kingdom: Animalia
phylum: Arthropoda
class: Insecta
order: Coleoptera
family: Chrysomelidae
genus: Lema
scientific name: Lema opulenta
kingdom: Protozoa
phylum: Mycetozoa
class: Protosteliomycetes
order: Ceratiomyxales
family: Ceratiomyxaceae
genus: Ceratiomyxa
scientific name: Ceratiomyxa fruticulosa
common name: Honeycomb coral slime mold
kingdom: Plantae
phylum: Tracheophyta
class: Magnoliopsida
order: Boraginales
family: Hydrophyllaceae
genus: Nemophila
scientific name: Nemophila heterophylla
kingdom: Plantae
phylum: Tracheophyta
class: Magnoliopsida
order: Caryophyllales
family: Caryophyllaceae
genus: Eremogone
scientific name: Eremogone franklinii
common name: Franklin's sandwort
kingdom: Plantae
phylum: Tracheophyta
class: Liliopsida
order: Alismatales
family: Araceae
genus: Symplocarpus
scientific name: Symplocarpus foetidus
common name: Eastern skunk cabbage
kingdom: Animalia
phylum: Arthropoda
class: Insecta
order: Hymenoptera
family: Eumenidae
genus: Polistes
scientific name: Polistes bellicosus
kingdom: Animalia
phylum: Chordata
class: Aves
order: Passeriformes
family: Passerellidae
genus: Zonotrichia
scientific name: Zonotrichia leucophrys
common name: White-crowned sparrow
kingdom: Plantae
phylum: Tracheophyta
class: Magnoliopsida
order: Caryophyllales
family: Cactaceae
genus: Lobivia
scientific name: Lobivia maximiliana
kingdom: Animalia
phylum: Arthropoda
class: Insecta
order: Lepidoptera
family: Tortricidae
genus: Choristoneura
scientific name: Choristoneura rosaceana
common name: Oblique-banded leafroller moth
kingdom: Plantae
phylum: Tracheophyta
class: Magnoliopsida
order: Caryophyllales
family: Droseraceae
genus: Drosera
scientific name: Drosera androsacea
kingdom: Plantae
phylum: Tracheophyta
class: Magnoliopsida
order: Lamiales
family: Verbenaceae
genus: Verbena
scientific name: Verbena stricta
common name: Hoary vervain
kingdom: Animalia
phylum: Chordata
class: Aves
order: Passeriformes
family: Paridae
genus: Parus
**********
Can you repeat the listing word for word, from its first line through the line containing "family: Hydrophyllaceae", with both of those lines included?

kingdom: Animalia
phylum: Arthropoda
class: Insecta
order: Coleoptera
family: Chrysomelidae
genus: Lema
scientific name: Lema opulenta
kingdom: Protozoa
phylum: Mycetozoa
class: Protosteliomycetes
order: Ceratiomyxales
family: Ceratiomyxaceae
genus: Ceratiomyxa
scientific name: Ceratiomyxa fruticulosa
common name: Honeycomb coral slime mold
kingdom: Plantae
phylum: Tracheophyta
class: Magnoliopsida
order: Boraginales
family: Hydrophyllaceae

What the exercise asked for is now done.